If we stop consuming, they will stop producing.

Carbohydrates

Carbohydrates are the sugars, starches and fibers found in fruits, grains, vegetables and milk products, one of the basic food groups.

Sugar is the generalized name for sweet, short-chain, soluble carbohydrates, many of which are used in food. They are composed of carbon, hydrogen, and oxygen. Simple sugars are called monosaccharides and include glucose (or dextrose), fructose, and galactose. The table sugar most customarily used as food is sucrose - hydrolyses into fructose and glucose in the body. Other disaccharides include maltose and lactose. Longer chains of sugars are called oligosaccharides. 

Starch is a polymeric carbohydrate consisting of a large number of glucose units joined by glycosidic bonds. This polysaccharide is produced by most green plants as an energy store. It is the most common carbohydrate in human diets and is contained in large amounts in staple foods such as potatoes, wheat, maize (corn), rice. Pure starch is a white, tasteless and odorless powder that is insoluble in cold water or alcohol. 
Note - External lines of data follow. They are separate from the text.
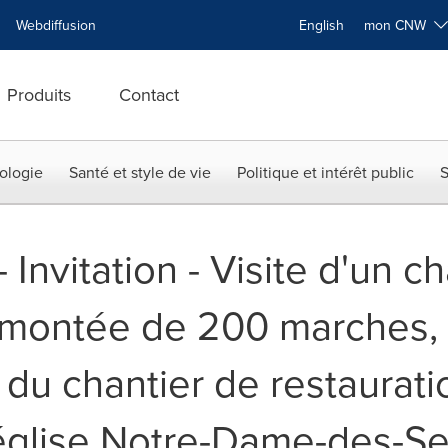
Webdiffusion
English
mon CNW
Produits
Contact
ologie
Santé et style de vie
Politique et intérêt public
S
-- Invitation - Visite d'un c
e montée de 200 marches,
te du chantier de restaurat
'église Notre-Dame-des-Se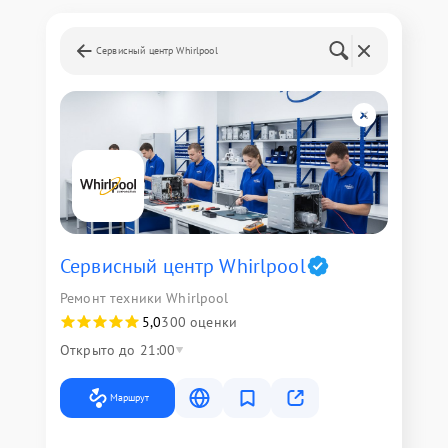
Сервисный центр Whirlpool
Сервисный центр Whirlpool
Ремонт техники Whirlpool
5,0
300 оценки
Открыто до 21:00
Маршрут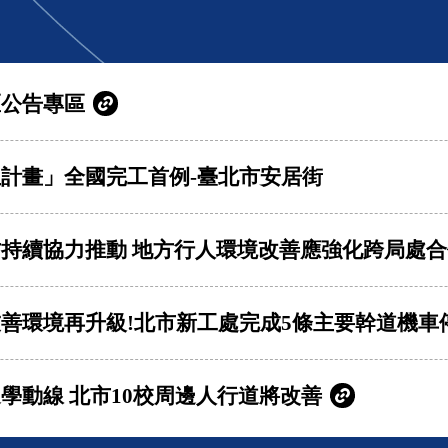
區公告專區
計畫」全國完工首例-臺北市安居街
持續協力推動 地方行人環境改善應強化跨局處合
善環境再升級!北市新工處完成5條主要幹道機車
學動線 北市10校周邊人行道將改善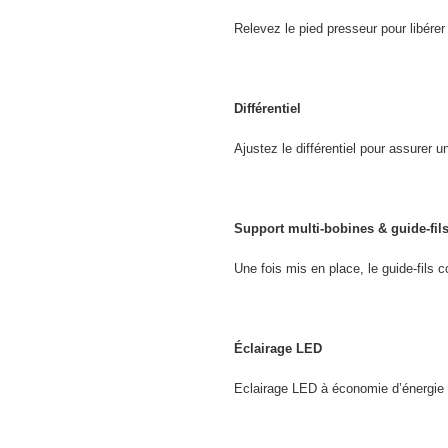
Relevez le pied presseur pour libérer 
Différentiel
Ajustez le différentiel pour assurer u
Support multi-bobines & guide-fil
Une fois mis en place, le guide-fils c
Éclairage LED
Eclairage LED à économie d’énergie qu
Fiber is consists of non-starch polysaccharides such as arabinoxylans, cellulose, and many other plant components such as resistant starch, resistant dextrins, inulin, lignin, chitins, pectins, beta-glucans, and oligosaccharides, and are derived from plants. Dietary fibers are not digested by gastrointestinal enzymes. Soluble fiber dissolves in water, changes as it goes through the digestive tract, where it is fermented by bacteria, partially into physiologically active byproducts - healthful compounds. Insoluble fiber does not dissolve in water and stays intact as it moves through your digestive system, can be prebiotic and metabolically ferment in the large intestine. Dietary fibers can change absorption of other nutrients and chemicals. Some soluble plant fibers can modulate intestinal inflammation and are contrabiotic. Many types of so-called dietary fiber are not actually fibrous.